President Xi Jinping’s effort to stimulate China’s economy through increased consumer spending is facing a new challenge as citizens misuse cheap consumer loans. Borrowers are using low-interest loans to prepay mortgages or invest in stocks, instead of buying goods as intended. This practice, which is prohibited by regulators, threatens to undermine Beijing’s plan to foster an economic recovery based on consumption. The mortgage prepayment rush, which started in 2021, is gaining momentum as Beijing struggles to restore confidence in the declining property sector. While banks offer a variety of lending products following Beijing’s call for cheap loans, reduced consumer confidence may be attributed to uncertainty about China’s growth outlook.

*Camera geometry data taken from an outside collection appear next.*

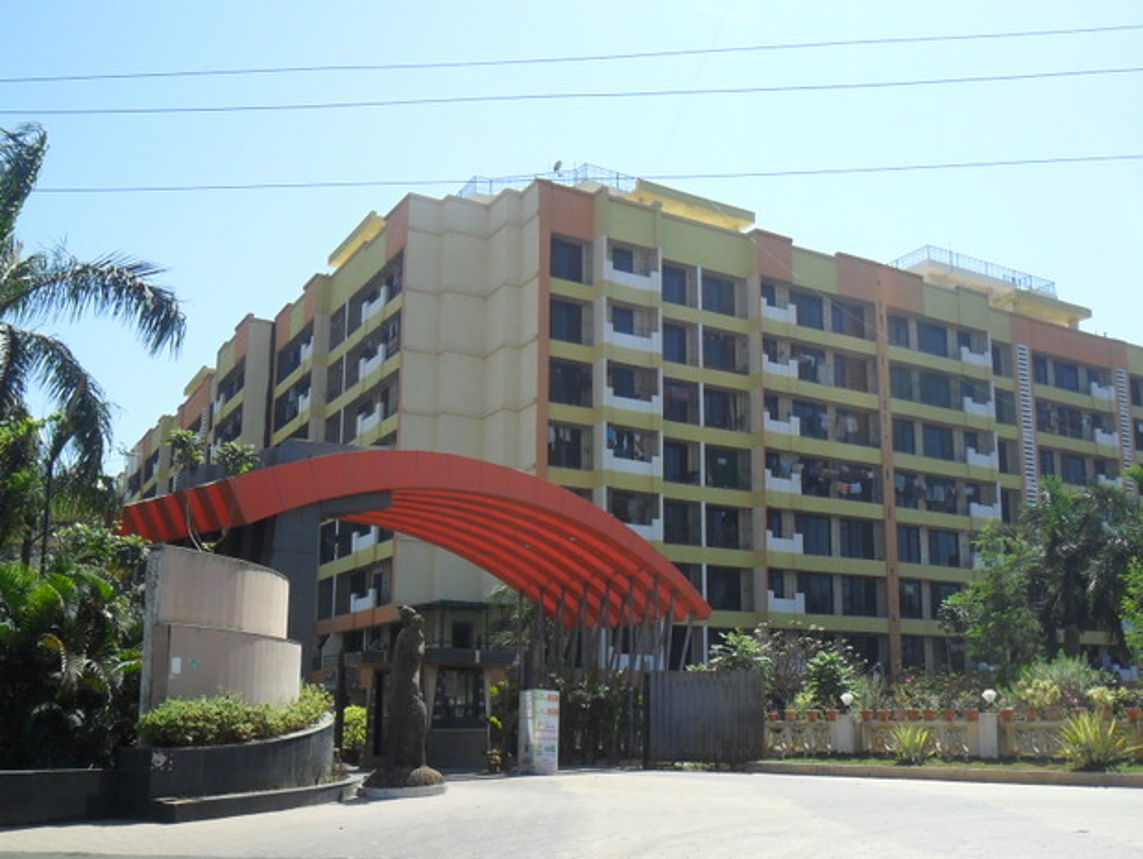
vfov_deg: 41.6
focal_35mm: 34
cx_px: 611
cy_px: 518
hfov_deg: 53.9
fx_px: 1123
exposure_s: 1/1000
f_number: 3.5
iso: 100
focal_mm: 4.9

While authorities have made efforts to curb the misuse of bank loans, including fining several banks for violating regulations, the problem continues. The real concern lies in whether China can motivate its citizens to spend and stimulate the economy.
US consumer prices rose by 0.5% in January, the most in three months, according to data from the Bureau of Labor Statistics. Energy and shelter costs were the main drivers of the increase. Excluding food and energy, the core Consumer Price Index (CPI) rose 0.4% last month and was up 5.6% from a year earlier, with economists considering this gauge to be a better indicator of underlying inflation. The figures, coupled with the latest jobs report and consumer resilience, underline the durability of the economy, despite Fed policy, and show persistent inflationary pressures that could lead to interest rate hikes beyond what was previously expected.
Tesla is recalling nearly 363,000 vehicles, including Model S, Model X, Model Y, and Model 3 units that have been manufactured between 2016 and 2023, due to safety issues in its Full Self-Driving Beta system. According to the US National Highway Traffic Safety Administration, the system’s errors could increase the risk of a crash if the driver does not intervene. The recall is expected to fix the issue through an over-the-air software update by April 15. The recall raises new questions about Tesla’s Full Self-Driving system, which CEO Elon Musk sees as critical to the company’s long-term prospects. NHTSA’s investigations of Tesla’s Autopilot are still ongoing.